If I understand you correctly, we do have quite a lot of guidelines at the state and federal levels for helping agencies assess and prevent reprisals from happening. We have fewer guidelines on how to investigate and resolve detrimental action or reprisals if they happen. That is a weakness of the implementation of our system so far. That also relates to the problem that our compensation mechanisms are probably not as strong in the law as they should be.

That's why having the good compensation mechanisms.... If you look at the United Kingdom precedents, there's good evidence there of when they work and when they don't work, and then working back from that. I am not sure if that answers your question.

5:40 p.m.

Liberal

Ramez Ayoub Liberal Thérèse-De Blainville, QC

Starting over again, building an entire legal framework for whistle-blowers, starting from scratch, all of that takes a huge amount of time.

I'm trying to figure out what interim steps we could take. Rather than start over again, I am trying to identify certain changes that would shed light on the problems so we could fix them in the short term, without having to wait.

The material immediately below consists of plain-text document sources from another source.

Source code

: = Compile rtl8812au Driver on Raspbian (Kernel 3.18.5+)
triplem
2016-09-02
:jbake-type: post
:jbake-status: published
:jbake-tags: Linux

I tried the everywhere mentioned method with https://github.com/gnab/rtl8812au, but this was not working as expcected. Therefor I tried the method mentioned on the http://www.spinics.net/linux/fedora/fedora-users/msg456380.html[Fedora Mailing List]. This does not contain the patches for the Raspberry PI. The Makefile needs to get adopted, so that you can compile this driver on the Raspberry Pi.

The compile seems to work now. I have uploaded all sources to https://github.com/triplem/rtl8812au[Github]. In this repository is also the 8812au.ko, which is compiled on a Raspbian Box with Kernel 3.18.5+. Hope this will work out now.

I am more interested in this approach because I don't know how long it would take to rebuild a system from scratch.

5:40 p.m.

Prof. A.J. Brown

Certainly. It's difficult for me to advise you on how to best fix all of your legislation to make it better fit with your existing institutions, but I think you can focus on clarifying the objectives of the legislation so that they're clear, and then deal systematically with ensuring that disclosure channels are open, that responsibilities are clear on the agencies, that the oversight agency has its clear responsibilities, that the compensation provisions work, that you don't have the kind of double-up roles placed on the Integrity Commissioner, and that they're not a gateway that restricts people accessing their legal rights.

I think the issue is that most of the stakeholders whom I've seen, including the Integrity Commissioner, have put on the table things that need to be fixed. They are all valid issues. It's just that it's such a long list of issues that it's a very major amendment job to do it by way of a piece of legislation. That's the only thing that then makes me think that sometimes, rather than having that many amendments, it's easier to do a redraft. As a lawyer, that's why I say it looks like a piece of legislation for which it's worth starting again rather than doing a lot of surgery via amendments—but, of course, lots of surgery can be done.